The Obama nominee has already ruled (in his own mind and words) as being anti-gun. Anyone with such a given opinion should be rejected from ever sitting on the bench of any court since the 2nd Amendment is so plainly worded.

Tony's Take

There sure are a bunch of liberal fools out there who believe that the SCOTUS is the final word on all things legal. May I remind everyone that this is not true. At it’s worst, their decisions can lead to war and many hundred of thousands deaths. Example, Leading-up to the Civil War was the Dred Scott Decision wherein no negro could ever be a US citizen.

Carl

Any first year law student can define shall or may in judicial language.
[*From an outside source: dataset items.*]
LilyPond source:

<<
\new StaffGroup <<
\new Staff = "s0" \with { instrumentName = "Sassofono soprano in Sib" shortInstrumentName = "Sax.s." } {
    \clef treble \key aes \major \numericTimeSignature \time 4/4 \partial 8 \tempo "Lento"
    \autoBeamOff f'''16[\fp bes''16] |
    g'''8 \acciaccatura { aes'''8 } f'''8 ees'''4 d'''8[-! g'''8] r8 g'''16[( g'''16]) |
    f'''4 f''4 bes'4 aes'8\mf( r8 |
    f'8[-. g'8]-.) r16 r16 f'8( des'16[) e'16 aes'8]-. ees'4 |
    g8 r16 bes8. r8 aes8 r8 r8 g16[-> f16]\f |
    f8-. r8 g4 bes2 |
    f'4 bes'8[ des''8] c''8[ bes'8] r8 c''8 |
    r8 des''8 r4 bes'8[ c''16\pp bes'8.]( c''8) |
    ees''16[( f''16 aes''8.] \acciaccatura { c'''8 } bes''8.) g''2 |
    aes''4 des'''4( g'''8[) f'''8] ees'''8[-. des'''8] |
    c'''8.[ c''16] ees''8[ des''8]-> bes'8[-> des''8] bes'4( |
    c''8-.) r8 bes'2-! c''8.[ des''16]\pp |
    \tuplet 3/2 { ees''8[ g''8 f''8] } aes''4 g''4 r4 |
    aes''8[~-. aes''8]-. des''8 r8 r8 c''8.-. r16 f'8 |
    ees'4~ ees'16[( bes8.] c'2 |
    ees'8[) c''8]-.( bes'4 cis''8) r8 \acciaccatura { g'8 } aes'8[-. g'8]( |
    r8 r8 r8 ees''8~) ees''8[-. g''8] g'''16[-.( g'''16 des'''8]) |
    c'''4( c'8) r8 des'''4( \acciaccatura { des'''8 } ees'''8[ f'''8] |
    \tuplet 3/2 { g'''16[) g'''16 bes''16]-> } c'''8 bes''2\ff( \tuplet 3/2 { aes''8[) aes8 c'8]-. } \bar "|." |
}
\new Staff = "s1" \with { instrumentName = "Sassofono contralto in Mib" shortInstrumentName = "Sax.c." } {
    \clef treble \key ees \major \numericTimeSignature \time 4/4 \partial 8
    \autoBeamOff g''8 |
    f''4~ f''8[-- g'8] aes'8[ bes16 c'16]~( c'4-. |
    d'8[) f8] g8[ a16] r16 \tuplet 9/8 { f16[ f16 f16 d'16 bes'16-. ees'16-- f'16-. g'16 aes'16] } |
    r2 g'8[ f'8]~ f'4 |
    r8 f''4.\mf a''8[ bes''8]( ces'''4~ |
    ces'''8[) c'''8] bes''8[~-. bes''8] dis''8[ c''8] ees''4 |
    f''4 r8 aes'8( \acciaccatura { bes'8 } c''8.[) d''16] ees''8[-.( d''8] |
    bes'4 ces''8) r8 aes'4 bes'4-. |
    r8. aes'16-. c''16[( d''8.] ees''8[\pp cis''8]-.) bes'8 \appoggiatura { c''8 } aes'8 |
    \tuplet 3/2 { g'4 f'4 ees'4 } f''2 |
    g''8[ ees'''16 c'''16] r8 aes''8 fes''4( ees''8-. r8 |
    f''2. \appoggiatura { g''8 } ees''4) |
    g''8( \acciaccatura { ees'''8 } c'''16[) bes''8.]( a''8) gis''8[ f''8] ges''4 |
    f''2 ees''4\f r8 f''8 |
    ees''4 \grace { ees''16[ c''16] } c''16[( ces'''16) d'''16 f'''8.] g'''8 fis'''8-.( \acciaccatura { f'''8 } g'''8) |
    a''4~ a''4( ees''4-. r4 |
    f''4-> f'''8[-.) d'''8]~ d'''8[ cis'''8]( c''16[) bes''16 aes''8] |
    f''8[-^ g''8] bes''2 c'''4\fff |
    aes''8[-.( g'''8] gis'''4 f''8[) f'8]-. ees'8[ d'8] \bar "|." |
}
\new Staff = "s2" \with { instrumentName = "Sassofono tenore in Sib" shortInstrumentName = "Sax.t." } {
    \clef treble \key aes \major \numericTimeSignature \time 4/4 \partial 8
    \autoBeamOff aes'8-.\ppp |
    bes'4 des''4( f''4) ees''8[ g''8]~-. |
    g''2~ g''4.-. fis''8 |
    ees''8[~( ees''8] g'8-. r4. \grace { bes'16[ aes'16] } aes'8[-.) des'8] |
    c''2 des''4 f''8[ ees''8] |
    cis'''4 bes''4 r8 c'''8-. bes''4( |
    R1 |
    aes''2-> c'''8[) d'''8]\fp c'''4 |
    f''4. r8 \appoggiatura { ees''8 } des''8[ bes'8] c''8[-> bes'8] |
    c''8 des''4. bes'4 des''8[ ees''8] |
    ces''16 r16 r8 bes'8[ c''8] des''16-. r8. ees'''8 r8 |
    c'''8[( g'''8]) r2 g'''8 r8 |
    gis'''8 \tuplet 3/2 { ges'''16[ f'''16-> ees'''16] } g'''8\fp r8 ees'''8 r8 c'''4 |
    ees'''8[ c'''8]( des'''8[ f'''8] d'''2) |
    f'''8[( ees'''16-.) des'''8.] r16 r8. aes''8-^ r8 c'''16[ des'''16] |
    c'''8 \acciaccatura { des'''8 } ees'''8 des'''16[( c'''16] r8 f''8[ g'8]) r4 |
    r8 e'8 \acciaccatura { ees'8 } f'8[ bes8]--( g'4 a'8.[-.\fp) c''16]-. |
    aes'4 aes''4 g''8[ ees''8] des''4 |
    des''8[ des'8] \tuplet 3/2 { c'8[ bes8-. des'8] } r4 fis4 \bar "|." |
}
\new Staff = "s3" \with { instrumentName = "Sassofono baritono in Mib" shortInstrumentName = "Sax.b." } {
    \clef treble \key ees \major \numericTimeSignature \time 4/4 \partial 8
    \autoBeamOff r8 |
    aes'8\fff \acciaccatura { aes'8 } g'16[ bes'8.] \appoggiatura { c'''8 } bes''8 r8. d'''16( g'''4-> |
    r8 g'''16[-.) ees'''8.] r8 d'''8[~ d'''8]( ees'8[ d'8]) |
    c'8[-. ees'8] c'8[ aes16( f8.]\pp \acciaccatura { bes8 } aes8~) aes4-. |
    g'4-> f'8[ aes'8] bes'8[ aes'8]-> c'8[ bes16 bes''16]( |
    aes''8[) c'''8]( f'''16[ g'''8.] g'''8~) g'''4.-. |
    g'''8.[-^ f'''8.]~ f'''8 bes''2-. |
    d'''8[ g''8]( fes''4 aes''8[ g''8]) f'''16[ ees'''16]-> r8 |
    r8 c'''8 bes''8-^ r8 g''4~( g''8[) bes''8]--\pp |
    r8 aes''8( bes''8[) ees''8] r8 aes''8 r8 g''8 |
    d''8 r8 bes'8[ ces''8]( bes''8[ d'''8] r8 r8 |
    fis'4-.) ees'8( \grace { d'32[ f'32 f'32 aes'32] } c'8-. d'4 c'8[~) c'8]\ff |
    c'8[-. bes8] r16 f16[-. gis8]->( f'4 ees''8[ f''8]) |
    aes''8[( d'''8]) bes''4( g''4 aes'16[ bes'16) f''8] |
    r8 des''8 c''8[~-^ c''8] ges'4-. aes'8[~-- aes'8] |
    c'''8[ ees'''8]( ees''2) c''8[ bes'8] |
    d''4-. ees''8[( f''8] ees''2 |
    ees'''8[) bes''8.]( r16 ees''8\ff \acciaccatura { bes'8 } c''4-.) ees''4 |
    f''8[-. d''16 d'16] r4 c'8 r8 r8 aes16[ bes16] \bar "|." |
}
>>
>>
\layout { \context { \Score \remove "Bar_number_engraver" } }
Even my 7 year old knows she may do something or she shall do something, Makes you wonder the intelligence level on the court when they cannot comprehend the most definitive clause in the Bill of Rights. “shall not be infringed”
“The difference between Genius and Stupidity is Genius has it’s limits” –Albert Einstein

abelhorn

NO NO NO
The court is only to decide if a law is Constitutional
according to LAW & FACT.
If they can read it does not need interpretation.

TEX

The critical problem with the Supreme Court is the lifetime appointment aspect. The Supreme Court is suppose to interprete the constitution and make rulings,not pass laws and make rulings along partisan lines.